Poeta e Poetisa
Jornal O Estado do Maranhão
Dizem ser de Cecília Meireles a afirmação de que poetisa é qualquer mulher que faz versos e poeta uma autora de boa poesia. Portanto, para não se fazer confusão entre a má e a boa versejadora, não seria, nesta última hipótese, “poetisa” o feminino, de poeta, mas, sim, “a poeta”. Era desse jeito que ela, não sei se em consideração às suas muitas qualidades poéticas, gostava de ser chamada. Vem desse equívoco – pois mesmo as grandes poetisas o cometem nem que seja uma vez apenas na vida – a utilização estranha, pelo menos para mim, em círculos restritos, de poeta como substantivo comum de dois gêneros.
Existe claro preconceito feminista, com origem nos anos setenta, parece-me, nessa maneira de utilizar o simples feminino de uma palavra que, pela terminação em a, não ficaria de todo mal empregada se convencionássemos incluí-las entre as femininas. Alternativamente, quem sabe ela pudesse ser utilizada como sobrecomum. A ser assim, se assemelharia, quanto ao uso, à palavra criança, por exemplo: A criança (menino ou menina) viu a uva; mas a poeta (versejador ou versejadora) a comeu. Difícil seria usar “poeta macho” e “poeta fêmea”. Enfrentaríamos decerto a acusação de incentivo ao sexismo e à liberação dos mais baixos instintos animalescos no ser humano, pois essa forma, chamada epicena, é usada para animais.
A palavra poetisa foi dicionarizada pela primeira vez por Morais em 1813, no seu Dicionário da língua portuguesa. Os mais conhecidos dicionários da atualidade não abonam o emprego do comum de dois gêneros neste caso. Todos eles – o Dicionário Houaiss da língua portuguesa, o Novo Aurélio, o dicionário da língua portuguesa, o Michaelis, moderno dicionário da língua portuguesa e o Dicionário da língua portuguesa contemporânea, da Academia das Ciências de Lisboa – registram poeta e seu feminino poetisa e só. Em nenhuma de suas acepções se encontram referências a possível uso da palavra como comum de dois gêneros.
Celso Cunha e Lindley Cintra, na Nova gramática do português contemporâneo, ao analisar a flexão de gênero dos substantivos, observam que há vários masculinos terminados com a vogal a, característica, no entanto, da terminação do feminino.
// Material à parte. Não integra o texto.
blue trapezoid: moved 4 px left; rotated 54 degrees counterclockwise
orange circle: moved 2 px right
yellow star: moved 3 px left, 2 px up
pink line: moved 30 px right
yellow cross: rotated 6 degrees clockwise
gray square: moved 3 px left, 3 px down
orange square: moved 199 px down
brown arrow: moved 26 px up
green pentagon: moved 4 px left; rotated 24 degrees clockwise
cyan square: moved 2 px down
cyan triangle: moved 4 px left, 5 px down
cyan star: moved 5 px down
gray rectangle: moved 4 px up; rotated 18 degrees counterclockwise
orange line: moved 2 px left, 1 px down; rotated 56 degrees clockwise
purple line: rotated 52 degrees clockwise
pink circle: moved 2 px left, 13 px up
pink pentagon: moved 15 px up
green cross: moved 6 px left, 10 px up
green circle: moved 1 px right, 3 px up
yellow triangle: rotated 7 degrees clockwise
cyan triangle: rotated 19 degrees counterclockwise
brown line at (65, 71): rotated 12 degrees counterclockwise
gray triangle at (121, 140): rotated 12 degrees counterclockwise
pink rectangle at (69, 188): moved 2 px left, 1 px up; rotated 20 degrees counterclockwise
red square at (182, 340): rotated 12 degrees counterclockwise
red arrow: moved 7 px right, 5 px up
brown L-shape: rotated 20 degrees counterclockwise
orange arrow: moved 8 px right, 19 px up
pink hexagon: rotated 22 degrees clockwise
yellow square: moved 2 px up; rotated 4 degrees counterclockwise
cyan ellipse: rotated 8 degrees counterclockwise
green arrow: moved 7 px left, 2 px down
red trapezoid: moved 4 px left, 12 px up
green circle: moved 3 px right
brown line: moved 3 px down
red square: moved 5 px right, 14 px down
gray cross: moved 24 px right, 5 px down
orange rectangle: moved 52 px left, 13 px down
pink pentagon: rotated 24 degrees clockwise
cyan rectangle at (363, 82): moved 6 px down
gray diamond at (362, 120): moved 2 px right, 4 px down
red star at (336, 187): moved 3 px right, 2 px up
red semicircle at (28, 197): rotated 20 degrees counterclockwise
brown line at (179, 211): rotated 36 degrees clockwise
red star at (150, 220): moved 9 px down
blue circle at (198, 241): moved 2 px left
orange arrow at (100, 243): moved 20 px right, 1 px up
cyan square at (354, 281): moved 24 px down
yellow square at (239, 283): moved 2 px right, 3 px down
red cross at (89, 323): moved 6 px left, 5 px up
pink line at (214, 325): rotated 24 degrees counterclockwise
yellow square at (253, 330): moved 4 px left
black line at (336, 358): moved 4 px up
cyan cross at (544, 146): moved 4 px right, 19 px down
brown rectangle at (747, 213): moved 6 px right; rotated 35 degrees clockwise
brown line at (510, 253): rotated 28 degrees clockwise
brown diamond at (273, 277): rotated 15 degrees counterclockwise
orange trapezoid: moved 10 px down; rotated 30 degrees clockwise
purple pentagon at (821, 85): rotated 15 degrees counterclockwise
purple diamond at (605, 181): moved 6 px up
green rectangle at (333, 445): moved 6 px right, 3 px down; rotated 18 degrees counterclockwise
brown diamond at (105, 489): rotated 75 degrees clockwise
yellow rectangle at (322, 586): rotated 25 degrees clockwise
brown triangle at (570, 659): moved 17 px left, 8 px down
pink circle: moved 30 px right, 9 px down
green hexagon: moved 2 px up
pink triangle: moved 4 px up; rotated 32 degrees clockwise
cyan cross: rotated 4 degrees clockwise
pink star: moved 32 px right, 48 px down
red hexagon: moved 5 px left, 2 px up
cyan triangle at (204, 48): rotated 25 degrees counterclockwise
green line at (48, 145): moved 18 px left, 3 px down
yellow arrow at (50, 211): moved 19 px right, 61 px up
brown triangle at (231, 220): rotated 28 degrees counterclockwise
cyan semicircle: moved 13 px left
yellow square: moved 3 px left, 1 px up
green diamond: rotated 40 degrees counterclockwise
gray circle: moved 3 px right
Entre eles, artista, camarada, colega, poeta, profeta. “Alguns apresentam uma forma própria para o feminino, como poeta (poetisa), e profeta (profetisa); a maioria, no entanto, distingue o gênero apenas pelo determinativo empregado: o compatriota, a compatriota; este jornalista, aquela jornalista; meu camarada, minha camarada”.
O Houaiss informa também, usando como fonte de datação o Índice do vocabulário do português medieval, de A. G. Cunha, que poeta, “escritor que compõe poesia”, teve seus primeiros registros em documentos, ainda no século XV. Ora, poetisa, “pessoa do sexo feminino que faz poesia”, é palavra tão boa quanto poeta, pois é da mesma época desta. Reparem o seguinte. Não há qualidade nenhuma, nessas definições, a distinguir o masculino do feminino. A referência é ao mesmo fazer poético, do homem e da mulher, sem nenhum juízo de valor nos dois casos. Não sei de onde saiu a idéia de os substantivos femininos terminados isa terem conotação negativa.
É certo que a língua, viva como é, muda o tempo todo e as palavras adquirem novos e, às vezes, inesperados significados e usos. Não fora assim, poderíamos ainda falar o latim ou o português quinhentista. Igualmente certo, porém, é que não se podem impor essas mudanças por decreto, modismos, idiossincrasias de grandes escritores ou, até, desconhecimento, pelo falante, das características básicas de sua própria língua.
Meu receio é de me criticarem por usar a bela e sonora palavra poetisa, cuja origem está no grego. Afinal, posso fazê-lo, pois não pretendemos ser a Atenas Brasileira?